Baluchistan Home Minister Sarfaraz Bugti said 15 to 20 attackers armed with guns and other automatic rifles were involved in the attack.

He told reporters on Saturday that a massive search operation involving 500 ground troops and supported by four helicopters was underway.

“Two terrorists have been killed and the search and cordon operation is on,” Bugti said. “We have cordoned the attackers in a large area.”

An AFP reporter in Quetta said around 800 relatives of the passengers carried the victims’ bodies and staged a sit-in protest in front of the provincial chief minister’s official residence.

The protest, which continued for more than 10 hours, only ended after Chief Minister Abdul Malik Baloch pledged to tighten security, arrest the attackers and raise compensation for victims’ families.

The provincial government on Saturday announced more than one million rupees ($9,800) as compensation for the families of each of the victims.

Quetta and surrounding areas were tense while markets and all business centres remained closed to protest the killings and to express solidarity with the families of the victims.

No group has yet claimed responsibility for the attack but Baluch separatists demanding greater autonomy have been waging an insurgency for years and the province is also riven by sectarian strife and Islamist violence.

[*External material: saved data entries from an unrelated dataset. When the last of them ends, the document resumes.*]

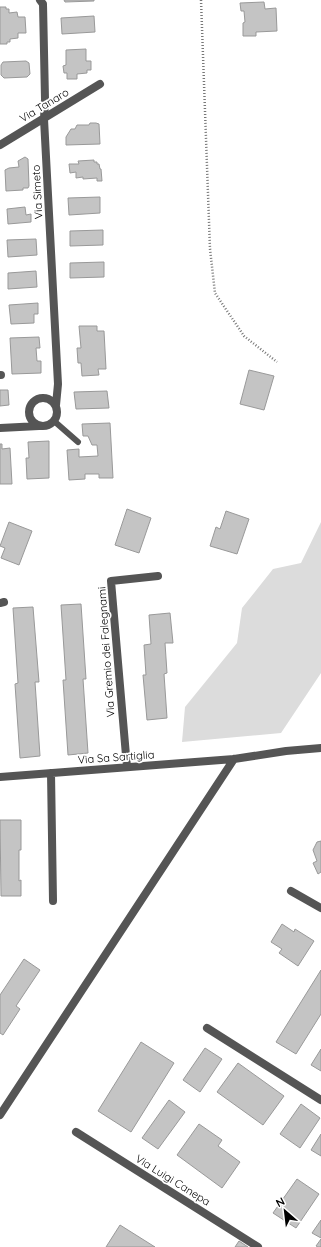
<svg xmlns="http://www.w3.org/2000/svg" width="321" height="1247" viewBox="0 0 321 1247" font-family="Quicksand,sans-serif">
	<rect width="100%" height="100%" fill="#fff"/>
	<!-- green -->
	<path fill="#dcdcdc" d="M321,522v151l-40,60 -99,9 3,-35 52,-64 5,-35 31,-39 28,-6z"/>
	<!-- building -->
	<path fill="#c4c4c4" stroke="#999" d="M64,0h30v1l-29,1z
		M264,2l1,7 11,-1 1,23 -21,1v4h-13v-13l2,-1 -1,-11h-3l-1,-8z
		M0,7h6v2h3v4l8,-1 1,5h7l1,16h-8v5l-8,1v3h-3v2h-7z
		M94,16l1,16 -33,2 -1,-16z
		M86,49v12h5v9h-4v3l-10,1v5h-10v-6h-3l-1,-7 3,-1v-15z
		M26,61l3,2 1,11 -3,3 -23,1 -3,-3v-10l2,-3z
		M90,123h6l3,1 1,20 -34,1v-8l5,-8h4l2,-4h12z
		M25,157l3,2 1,27 -1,2h-5v2l-17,1 -1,-21 4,-2 10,-1 -1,-6z
		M94,160v2h3v2h2l1,5h1l1,12h-5v-3l-14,1v-2l-7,1v-6l-6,1 -1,-9h10l-1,-3z
		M100,197v16l-31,2 -1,-17z
		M25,207l1,8 5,-1v8l-23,2 -1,-15z
		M103,230v15l-33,1v-15z
		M36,239l1,16 -29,2 -1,-17z
		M104,262v15l-34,1v-15z
		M36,271l1,16 -29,2v-16z
		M38,303v11h-4v9l-23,1 -2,-19z
		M79,326h18v5h7l2,38h-8l1,6 -17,1 -1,-13h-3l-1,-15h4z
		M39,337l1,11h-4l1,13h4v12l-29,1 -2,-36z
		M249,370l25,6 -10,34 -24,-6z
		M0,390h8l1,15 -9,1z
		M107,391l2,17 -33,1 -2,-17z
		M110,423l3,55h-14v-4h-14v5l-16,1 -2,-30 12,-1v8l19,-1 -1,-11h-5l-4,-9h-5l-1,-12z
		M49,441v37l-22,1 -1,-21h3l-1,-16z
		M0,444h2v5l8,-1 2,36h-12z
		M127,509l24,9 -12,35 -24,-8z
		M226,511l23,8 -12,35 -27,-8 6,-19 4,2z
		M9,522l23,9 -13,34 -18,-7 4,-10 -5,-2z
		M81,604l5,75h-3l5,74 -20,2 -5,-75h3l-5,-75z
		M33,607l6,75h-4l5,74 -20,2 -5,-74 3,-1 -5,-75z
		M170,613l3,30h-8l2,30 -3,1 3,44 -20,2 -4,-45h3l-2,-30 7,-1 -2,-29z
		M0,820h21v30h-2v31l2,-1v16h-20z
		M321,841v31l-3,2 -5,-11 4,-2 -4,-11 4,-8z
		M282,924l12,8 1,-3 19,12 -16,25 -19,-13 3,-4 -11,-7z
		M24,959l16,11 -24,36 4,3 -17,26 -3,-2v-38z
		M321,970v44l-25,40 -20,-12z
		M141,1042l33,21 -43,69 -33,-21z
		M205,1048l17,11 -22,33 -17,-12z
		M321,1049v22l-10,-6z
		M238,1063l46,33 -21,29 -46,-33z
		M169,1100l16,12 -27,37 -16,-11z
		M301,1104l19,14 -20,30 -20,-14z
		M199,1124l23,16 -4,6 22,16 -18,26 -45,-33z
		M321,1134v22l-10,-6z
		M297,1179l22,15 -23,34 -23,-15z
		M321,1220v18l-9,-5z
		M120,1225l35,22h-49z
		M321,1239v8h-3l-2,-1z
		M239,1241l9,6h-13z"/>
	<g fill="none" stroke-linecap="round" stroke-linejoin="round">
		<!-- path -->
		<path stroke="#777" stroke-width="2.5" stroke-dasharray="1 2" stroke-linecap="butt" d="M201,0l9,249 5,44 29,43 33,26"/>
		<!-- service -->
		<path stroke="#555" stroke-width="6" d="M54,421l24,21"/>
		<!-- minor -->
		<path stroke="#555" stroke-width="8" d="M40,0l3,4 2,95 -1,20 14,265 -2,21
			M0,145l100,-61
			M0,375h1
			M29 412a14 14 0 1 1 28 0a14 14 0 1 1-28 0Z
			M0,428l39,-2
			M0,603l4,-1
			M127,767l-16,-186 47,-5
			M51,773l2,128
			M0,777l234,-18 52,-8 35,-3
			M291,891l30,17
			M207,1028l114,72
			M0,1115l234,-356
			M76,1132l182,115"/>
	</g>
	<g text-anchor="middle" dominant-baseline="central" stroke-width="3.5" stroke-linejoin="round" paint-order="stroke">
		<!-- street labels -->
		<g font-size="11" fill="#000" stroke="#fff">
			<text transform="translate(44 105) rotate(-31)">Via Tanaro</text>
			<text transform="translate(37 192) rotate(-93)">Via Simeto</text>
			<text transform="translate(106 652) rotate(-94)">Via Gremio dei Falegnami</text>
			<text transform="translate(116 757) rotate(-4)">Via Sa Sartiglia</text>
			<text transform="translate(173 1180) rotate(32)">Via Luigi Canepa</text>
		</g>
	</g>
	<!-- north arrow -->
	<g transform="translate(285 1211) rotate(332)" stroke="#ffffff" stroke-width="3" paint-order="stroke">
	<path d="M0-3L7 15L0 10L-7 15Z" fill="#000000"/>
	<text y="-6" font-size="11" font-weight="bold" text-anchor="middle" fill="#000000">N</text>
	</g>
</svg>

Rebels began their fifth insurgency against the state in 2004, with hundreds of soldiers and militants killed in the fighting since then.

Human rights groups allege the security forces commit abuses, accusing them of picking up non-militant separatists — including academics and students — torturing them and dumping their bodies on the streets.

Resource-rich Baluchistan is the largest of Pakistan’s four provinces, but its roughly seven million inhabitants have long complained they do not receive a fair share of its gas and mineral wealth.